Text passage –
+-------+

Once it starts information will be printed to the log file which 
we named ``jupyter-log-{jobid}.txt``. Use the command ``less`` 
to look at this file and you should see something like below. 

.. code-block:: yaml

     Copy/paste this in your local terminal to ssh tunnel with remote
     ---------------------------------------------------------------- 
     ssh -N -L 8193:xx.yyy.zzz:8193 user@host
     ---------------------------------------------------------------
 
     Then open a browser on your local machine to the following address
     ------------------------------------------------------------------
     localhost:8193  (prefix w/ https:// if using password)
     ------------------------------------------------------------------

Follow the instructions and paste the `ssh` code block into a terminal on your 
local machine (e.g., laptop). This creates the SSH tunnel from your local 
machine to the port on the cluster where the jupyter server is running.

+-------+

Records excerpted from a collection
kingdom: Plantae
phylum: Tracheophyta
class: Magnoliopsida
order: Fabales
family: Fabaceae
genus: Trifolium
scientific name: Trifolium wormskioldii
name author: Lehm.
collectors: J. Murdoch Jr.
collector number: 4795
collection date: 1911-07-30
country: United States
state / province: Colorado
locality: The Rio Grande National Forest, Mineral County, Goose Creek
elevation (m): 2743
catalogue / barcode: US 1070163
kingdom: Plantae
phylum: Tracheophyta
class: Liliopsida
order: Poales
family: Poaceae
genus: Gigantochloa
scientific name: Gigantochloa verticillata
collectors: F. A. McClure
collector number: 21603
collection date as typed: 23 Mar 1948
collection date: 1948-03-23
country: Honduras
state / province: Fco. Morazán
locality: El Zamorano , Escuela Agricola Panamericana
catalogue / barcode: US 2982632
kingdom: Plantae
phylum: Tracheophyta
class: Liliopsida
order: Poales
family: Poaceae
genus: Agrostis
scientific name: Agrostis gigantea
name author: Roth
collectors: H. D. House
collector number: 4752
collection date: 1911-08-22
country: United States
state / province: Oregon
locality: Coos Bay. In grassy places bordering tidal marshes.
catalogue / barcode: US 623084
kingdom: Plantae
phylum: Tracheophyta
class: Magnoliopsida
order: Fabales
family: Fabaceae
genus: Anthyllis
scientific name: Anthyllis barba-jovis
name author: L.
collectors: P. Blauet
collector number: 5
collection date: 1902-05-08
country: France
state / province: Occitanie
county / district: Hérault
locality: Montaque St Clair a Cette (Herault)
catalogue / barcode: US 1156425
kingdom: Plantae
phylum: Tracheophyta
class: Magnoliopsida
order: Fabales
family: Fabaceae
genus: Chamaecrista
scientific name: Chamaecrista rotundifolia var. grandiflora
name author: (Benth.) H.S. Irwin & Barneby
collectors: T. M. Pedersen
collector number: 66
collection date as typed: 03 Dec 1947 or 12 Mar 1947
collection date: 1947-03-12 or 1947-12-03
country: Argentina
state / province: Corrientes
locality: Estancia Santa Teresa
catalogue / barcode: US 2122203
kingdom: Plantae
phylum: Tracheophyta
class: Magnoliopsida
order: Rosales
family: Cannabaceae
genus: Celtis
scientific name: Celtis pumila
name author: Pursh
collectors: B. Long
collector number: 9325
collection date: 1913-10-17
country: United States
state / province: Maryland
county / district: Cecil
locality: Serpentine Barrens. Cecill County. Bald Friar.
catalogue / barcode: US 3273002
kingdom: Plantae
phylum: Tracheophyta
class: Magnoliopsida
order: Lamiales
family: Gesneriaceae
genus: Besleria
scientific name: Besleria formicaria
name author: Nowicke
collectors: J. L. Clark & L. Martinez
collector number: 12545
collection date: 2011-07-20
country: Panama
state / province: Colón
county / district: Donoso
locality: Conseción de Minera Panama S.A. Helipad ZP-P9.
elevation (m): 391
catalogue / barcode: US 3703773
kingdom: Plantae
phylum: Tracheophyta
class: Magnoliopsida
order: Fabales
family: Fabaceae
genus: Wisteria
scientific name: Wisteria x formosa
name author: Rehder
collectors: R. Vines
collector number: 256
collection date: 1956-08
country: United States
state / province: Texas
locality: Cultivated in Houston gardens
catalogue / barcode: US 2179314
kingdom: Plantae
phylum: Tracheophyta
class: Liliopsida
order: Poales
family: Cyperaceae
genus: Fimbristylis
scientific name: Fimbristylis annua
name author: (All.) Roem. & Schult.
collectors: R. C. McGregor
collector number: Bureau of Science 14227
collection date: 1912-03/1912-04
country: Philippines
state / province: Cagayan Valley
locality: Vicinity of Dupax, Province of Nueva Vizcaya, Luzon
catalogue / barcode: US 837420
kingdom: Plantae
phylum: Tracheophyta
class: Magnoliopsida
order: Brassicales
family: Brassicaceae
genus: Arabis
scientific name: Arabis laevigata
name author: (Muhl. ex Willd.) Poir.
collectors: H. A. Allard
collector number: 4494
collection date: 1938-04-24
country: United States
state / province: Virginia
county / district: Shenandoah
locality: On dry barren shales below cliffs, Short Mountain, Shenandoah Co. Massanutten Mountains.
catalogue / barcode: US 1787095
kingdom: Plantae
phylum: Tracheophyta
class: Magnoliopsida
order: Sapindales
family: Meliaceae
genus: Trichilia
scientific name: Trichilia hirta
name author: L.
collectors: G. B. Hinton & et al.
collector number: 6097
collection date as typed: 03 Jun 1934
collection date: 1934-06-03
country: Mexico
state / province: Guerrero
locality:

+-------+

To-do list –
**a.** For each statement about the passage on the SSH tunnel, answer yes or no according to whether it agrees with the passage, and quote the words that decide it: (i) the ssh code block should be pasted into a terminal on the cluster; (ii) the tunnel runs from the local machine to the port on the cluster where the jupyter server is running; (iii) the address should be prefixed with https:// when a password is used.
**b.** From the passage on the SSH tunnel, retype the section starting with "Once it starts" and going on through "something like below.", without changing any wording.
The records are independent material and have no connection to the passage on the SSH tunnel.

Task results –
**a.**
(i) No: "into a terminal on your local machine (e.g., laptop)"
(ii) Yes: "This creates the SSH tunnel from your local machine to the port on the cluster where the jupyter server is running."
(iii) Yes: "prefix w/ https:// if using password"

**b.**
Once it starts information will be printed to the log file which 
we named ``jupyter-log-{jobid}.txt``. Use the command ``less`` 
to look at this file and you should see something like below.